What you will do = Retype everything from the start of the records down through the line containing "True or false: col_13", both ends included, keeping every character the same.

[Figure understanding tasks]
-=-=-=-=-
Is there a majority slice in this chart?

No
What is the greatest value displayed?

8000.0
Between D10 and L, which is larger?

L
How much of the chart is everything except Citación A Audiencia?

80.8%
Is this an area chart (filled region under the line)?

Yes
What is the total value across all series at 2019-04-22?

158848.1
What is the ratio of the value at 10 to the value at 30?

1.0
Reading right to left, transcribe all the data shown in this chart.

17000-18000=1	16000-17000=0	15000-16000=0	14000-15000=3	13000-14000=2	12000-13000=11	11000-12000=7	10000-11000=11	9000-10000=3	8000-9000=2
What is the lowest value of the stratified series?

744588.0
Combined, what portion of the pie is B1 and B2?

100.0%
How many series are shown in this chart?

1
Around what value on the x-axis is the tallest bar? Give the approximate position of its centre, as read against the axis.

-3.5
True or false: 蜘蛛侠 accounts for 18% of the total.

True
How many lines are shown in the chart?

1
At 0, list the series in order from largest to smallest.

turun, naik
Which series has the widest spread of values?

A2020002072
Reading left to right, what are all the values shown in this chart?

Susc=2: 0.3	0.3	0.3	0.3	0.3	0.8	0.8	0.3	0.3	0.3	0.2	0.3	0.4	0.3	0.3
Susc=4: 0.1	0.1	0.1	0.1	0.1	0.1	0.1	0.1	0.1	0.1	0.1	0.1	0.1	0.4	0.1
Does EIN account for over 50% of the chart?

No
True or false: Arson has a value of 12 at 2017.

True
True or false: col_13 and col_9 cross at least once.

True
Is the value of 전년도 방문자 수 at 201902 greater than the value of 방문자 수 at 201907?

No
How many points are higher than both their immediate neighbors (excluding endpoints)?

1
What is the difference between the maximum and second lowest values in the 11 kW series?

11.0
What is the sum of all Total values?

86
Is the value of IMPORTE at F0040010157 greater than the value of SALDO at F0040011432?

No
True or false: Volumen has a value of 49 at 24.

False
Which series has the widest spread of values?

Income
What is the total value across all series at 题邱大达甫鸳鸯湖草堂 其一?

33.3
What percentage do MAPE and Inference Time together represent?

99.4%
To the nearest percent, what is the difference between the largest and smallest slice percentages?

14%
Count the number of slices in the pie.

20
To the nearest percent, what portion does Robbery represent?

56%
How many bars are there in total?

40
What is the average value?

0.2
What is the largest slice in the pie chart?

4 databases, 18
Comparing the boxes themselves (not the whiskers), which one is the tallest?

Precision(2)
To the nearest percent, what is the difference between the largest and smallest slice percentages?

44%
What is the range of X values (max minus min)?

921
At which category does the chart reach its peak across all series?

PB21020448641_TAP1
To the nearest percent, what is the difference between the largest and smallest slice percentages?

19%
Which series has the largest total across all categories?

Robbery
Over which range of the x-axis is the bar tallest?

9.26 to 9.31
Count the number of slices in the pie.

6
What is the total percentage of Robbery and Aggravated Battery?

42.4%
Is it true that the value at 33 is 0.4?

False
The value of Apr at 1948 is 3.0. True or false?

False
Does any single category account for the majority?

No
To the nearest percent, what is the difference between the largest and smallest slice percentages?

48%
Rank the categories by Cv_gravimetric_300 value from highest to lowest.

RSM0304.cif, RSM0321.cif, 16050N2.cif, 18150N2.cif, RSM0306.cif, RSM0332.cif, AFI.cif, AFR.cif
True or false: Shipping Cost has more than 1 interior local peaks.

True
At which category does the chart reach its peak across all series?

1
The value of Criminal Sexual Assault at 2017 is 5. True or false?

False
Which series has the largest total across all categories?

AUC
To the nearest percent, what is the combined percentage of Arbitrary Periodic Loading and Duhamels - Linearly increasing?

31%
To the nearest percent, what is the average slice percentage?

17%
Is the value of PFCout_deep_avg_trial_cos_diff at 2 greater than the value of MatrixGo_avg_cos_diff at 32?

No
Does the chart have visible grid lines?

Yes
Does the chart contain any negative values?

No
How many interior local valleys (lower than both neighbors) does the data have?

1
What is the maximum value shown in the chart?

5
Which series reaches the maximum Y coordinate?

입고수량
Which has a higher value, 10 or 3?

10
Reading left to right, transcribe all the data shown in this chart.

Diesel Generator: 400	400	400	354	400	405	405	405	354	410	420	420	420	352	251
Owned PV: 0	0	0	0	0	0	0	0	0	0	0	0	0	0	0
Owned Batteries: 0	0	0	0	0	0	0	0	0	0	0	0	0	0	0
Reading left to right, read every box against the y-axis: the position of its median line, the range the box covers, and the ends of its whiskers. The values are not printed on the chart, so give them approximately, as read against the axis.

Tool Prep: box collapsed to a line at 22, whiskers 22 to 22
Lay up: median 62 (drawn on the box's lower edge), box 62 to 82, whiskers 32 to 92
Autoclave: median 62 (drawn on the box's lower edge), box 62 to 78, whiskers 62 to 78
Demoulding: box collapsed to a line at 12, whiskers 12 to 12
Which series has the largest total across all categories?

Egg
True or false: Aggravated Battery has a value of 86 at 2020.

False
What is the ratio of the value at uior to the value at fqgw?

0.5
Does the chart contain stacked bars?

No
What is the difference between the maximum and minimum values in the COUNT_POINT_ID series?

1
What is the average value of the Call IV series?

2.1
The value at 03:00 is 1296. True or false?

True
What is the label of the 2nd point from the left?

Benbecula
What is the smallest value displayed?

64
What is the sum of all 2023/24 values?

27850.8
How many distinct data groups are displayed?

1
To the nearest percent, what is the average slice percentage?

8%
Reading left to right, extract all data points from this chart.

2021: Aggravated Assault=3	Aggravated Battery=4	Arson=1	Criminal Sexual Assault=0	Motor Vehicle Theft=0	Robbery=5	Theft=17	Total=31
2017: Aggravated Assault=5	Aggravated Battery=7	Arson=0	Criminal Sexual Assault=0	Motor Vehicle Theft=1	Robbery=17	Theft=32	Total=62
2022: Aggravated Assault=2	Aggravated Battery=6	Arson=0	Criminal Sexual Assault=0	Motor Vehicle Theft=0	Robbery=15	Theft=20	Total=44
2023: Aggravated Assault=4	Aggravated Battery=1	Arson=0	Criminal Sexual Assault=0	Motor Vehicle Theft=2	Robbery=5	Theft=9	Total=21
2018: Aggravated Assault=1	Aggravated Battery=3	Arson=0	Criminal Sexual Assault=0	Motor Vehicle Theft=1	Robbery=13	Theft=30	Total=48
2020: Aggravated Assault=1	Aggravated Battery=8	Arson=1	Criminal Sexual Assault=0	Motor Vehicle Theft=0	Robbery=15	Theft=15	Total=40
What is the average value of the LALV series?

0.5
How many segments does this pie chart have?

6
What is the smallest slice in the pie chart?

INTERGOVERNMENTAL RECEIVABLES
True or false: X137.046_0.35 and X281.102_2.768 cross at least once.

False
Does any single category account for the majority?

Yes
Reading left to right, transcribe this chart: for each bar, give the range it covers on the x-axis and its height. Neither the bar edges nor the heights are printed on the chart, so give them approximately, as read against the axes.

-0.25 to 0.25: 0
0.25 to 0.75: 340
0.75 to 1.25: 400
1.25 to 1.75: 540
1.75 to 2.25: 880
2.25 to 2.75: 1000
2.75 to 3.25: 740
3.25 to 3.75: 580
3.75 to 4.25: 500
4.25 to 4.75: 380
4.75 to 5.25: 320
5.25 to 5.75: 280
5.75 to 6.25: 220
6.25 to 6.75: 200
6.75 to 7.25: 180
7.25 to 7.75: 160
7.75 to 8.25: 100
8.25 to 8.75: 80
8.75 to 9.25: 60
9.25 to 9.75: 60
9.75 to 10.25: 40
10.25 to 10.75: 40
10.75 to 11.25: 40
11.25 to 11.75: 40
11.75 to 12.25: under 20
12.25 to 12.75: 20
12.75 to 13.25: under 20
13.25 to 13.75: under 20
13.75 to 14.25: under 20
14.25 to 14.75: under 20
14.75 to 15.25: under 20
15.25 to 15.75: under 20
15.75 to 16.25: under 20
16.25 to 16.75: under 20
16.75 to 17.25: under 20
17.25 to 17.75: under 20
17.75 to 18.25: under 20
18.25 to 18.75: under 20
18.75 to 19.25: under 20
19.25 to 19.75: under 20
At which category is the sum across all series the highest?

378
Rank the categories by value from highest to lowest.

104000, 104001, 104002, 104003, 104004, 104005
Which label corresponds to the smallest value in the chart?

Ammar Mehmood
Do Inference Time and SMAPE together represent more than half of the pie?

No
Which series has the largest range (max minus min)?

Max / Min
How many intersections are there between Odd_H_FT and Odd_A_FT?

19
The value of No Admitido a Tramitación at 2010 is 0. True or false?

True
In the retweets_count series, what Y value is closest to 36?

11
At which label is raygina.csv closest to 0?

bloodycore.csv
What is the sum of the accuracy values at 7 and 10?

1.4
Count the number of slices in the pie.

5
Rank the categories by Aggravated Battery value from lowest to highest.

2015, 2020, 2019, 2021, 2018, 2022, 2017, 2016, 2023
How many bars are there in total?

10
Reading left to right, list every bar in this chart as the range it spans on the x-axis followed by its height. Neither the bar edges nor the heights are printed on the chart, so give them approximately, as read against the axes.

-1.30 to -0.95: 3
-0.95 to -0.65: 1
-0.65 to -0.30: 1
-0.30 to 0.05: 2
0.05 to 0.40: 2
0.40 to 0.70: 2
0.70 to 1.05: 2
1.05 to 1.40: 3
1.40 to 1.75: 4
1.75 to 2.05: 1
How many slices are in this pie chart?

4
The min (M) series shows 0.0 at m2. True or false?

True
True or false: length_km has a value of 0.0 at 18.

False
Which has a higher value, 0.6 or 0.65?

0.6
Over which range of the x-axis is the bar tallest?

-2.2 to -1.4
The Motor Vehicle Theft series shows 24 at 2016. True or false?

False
-=-=-=-=-
Answer area =
Is there a majority slice in this chart?

No
What is the greatest value displayed?

8000.0
Between D10 and L, which is larger?

L
How much of the chart is everything except Citación A Audiencia?

80.8%
Is this an area chart (filled region under the line)?

Yes
What is the total value across all series at 2019-04-22?

158848.1
What is the ratio of the value at 10 to the value at 30?

1.0
Reading right to left, transcribe all the data shown in this chart.

17000-18000=1	16000-17000=0	15000-16000=0	14000-15000=3	13000-14000=2	12000-13000=11	11000-12000=7	10000-11000=11	9000-10000=3	8000-9000=2
What is the lowest value of the stratified series?

744588.0
Combined, what portion of the pie is B1 and B2?

100.0%
How many series are shown in this chart?

1
Around what value on the x-axis is the tallest bar? Give the approximate position of its centre, as read against the axis.

-3.5
True or false: 蜘蛛侠 accounts for 18% of the total.

True
How many lines are shown in the chart?

1
At 0, list the series in order from largest to smallest.

turun, naik
Which series has the widest spread of values?

A2020002072
Reading left to right, what are all the values shown in this chart?

Susc=2: 0.3	0.3	0.3	0.3	0.3	0.8	0.8	0.3	0.3	0.3	0.2	0.3	0.4	0.3	0.3
Susc=4: 0.1	0.1	0.1	0.1	0.1	0.1	0.1	0.1	0.1	0.1	0.1	0.1	0.1	0.4	0.1
Does EIN account for over 50% of the chart?

No
True or false: Arson has a value of 12 at 2017.

True
True or false: col_13 and col_9 cross at least once.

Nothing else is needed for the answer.